TEXT PROVIDED
***
Interview: US health workers fight back

Interview with Eljeer Hawkins, New York City surgical technician & socialist activist

NYC is at the epicentre of the Covid-19 pandemic. What are conditions like for health workers there?

EH: The conditions throughout our for-profit healthcare system and for the workers has been an utter disaster with unconscionable consequences as we try to take care of our patients and the broader working class with a lack of critical resources like PPE, ventilators, and staff to combat this pandemic. The lack of resources has led to nurses contracting the virus, dying, extreme levels of PTSD, and profound anxiety. Healthcare works are requested to do so much with so little for decades. And now, this moment demands of us to do more, needing more resources, and this moment highlights the virus of capitalist logic and values.

How has the for-profit health system in the US impacted this crisis?

EH: The capitalist system puts profits first before the wellbeing and health of the majority of the working class, poor and most oppressed. In New York State and City, we have lost 21 hospitals since 2000. We had 73,931 beds in 2000, and now we have 53,000 in 2020, a net loss of 20,000 beds with staffing, equipment, and supplies gone. It’s estimated that we need 55,000 to 110,000 hospital beds to confront the positive cases of COVID-19.

In our rural areas of the country, we have lost 160 hospitals. The most high-profile of the hospital closures were no doubt St. Vincent’s Catholic Medical Center, which was demolished in 2012 at the end of the Bloomberg era. “St. Vinny’s,” which nobly served droves of gay men and poor people during the height of the AIDS crisis in the 1980s, was razed for a glittering new condo development with private gardens, underground parking, a 25-meter-long swimming pool, and a golf simulator. Today, the frantic construction of make-shift hospitals is happening because New York’s elite has valued profits over people and hollowed out our healthcare system.

Some of those same elites have fled the city to their homes in the Hamptons, on Long Island’s eastern shores, despicably spreading the virus and hoarding fresh food from local supermarkets. It is a raw reminder that billionaires are the real hoarders in society. What a contrast with working people like nurses and grocery store workers who’ve banded together to get through this pandemic.

What kinds of actions have healthcare workers in New York and elsewhere in the US taken to demand their right to safety in the workplace?

EH: We have seen nurses and their union’s stage walkouts, social distancing rallies, press conferences that highlight the actual conditions on the frontlines counteracting the corporate media and politicians spin around this pandemic. It has led to Amazon and Instacart workers to demand PPE equipment with their rallies and strikes. The most undemocratic and unsafe place on the planet is the workplace, and COVID-19 has unleashed the potential power of the working class to demand what we need and want to through social struggle, solidarity, and working-class unity.
***
DATA EXCERPTS
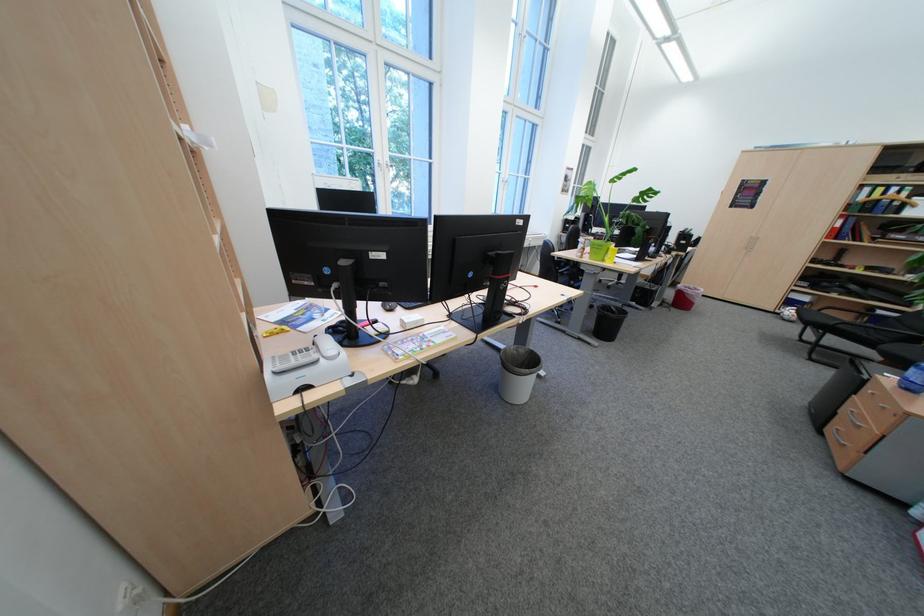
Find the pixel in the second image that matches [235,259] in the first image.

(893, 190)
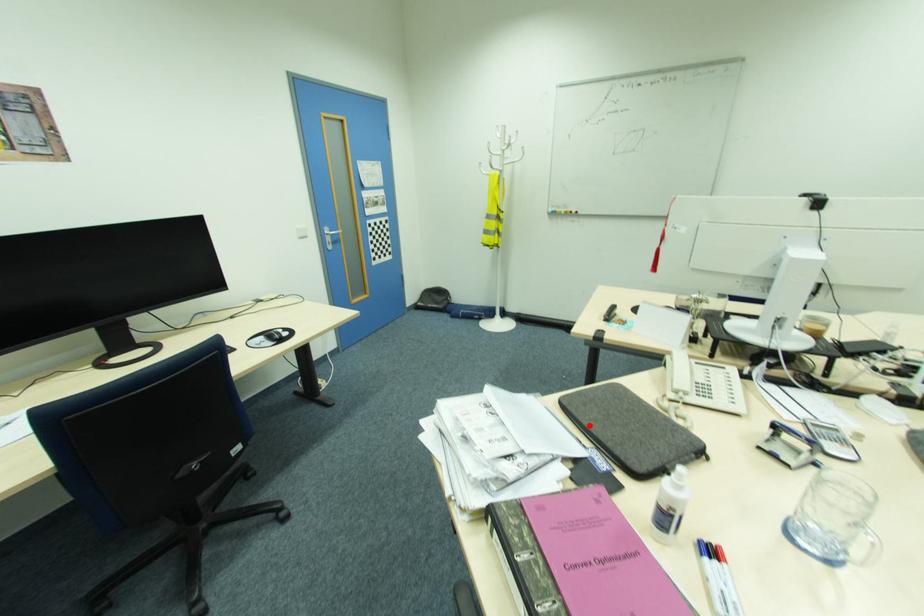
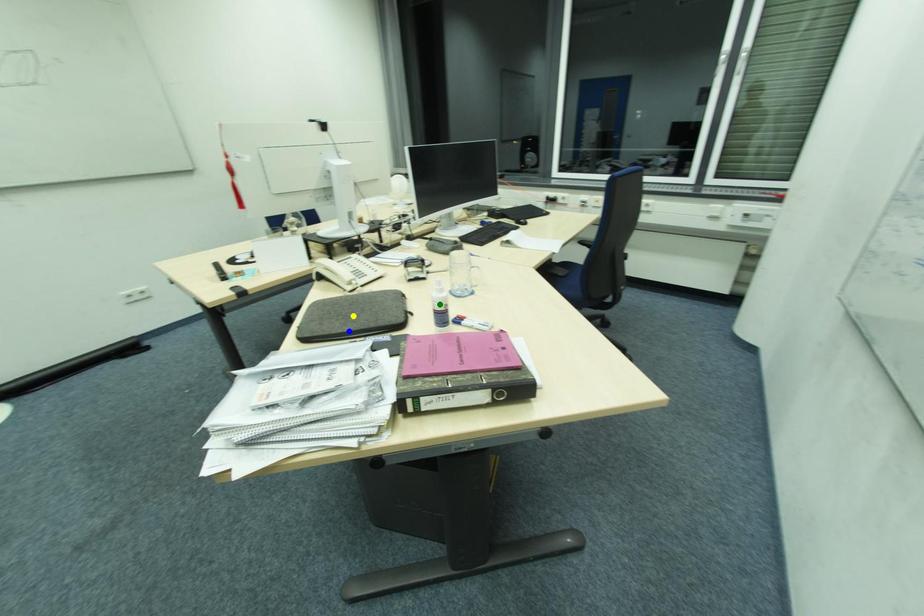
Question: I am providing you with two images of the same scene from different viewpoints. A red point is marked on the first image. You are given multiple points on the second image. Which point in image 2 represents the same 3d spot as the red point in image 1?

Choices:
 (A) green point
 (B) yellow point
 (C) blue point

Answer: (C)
***
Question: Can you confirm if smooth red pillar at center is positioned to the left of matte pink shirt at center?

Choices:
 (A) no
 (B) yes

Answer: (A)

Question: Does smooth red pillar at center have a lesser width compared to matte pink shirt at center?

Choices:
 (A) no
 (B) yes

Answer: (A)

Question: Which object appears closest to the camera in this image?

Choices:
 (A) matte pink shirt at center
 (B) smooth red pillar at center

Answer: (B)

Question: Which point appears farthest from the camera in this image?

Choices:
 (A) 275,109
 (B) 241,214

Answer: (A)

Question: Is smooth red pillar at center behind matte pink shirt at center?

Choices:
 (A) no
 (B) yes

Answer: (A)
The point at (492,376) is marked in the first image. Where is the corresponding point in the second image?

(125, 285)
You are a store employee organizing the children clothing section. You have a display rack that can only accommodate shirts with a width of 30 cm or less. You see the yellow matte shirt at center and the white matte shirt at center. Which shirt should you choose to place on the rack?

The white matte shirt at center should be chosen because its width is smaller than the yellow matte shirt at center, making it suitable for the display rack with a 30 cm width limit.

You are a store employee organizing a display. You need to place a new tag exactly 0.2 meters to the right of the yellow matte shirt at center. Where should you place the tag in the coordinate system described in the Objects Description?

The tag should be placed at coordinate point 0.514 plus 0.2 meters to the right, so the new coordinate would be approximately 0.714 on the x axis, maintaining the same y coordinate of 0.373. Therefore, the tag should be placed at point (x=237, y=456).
***
YOUR ASSIGNMENT
Update the health workers interview, starting with "How has the" and going on through "cases of COVID-19.", so that "profit-driven health system" stands in place of "for-profit health system".

SOLUTION BELOW
How has the profit-driven health system in the US impacted this crisis?

EH: The capitalist system puts profits first before the wellbeing and health of the majority of the working class, poor and most oppressed. In New York State and City, we have lost 21 hospitals since 2000. We had 73,931 beds in 2000, and now we have 53,000 in 2020, a net loss of 20,000 beds with staffing, equipment, and supplies gone. It’s estimated that we need 55,000 to 110,000 hospital beds to confront the positive cases of COVID-19.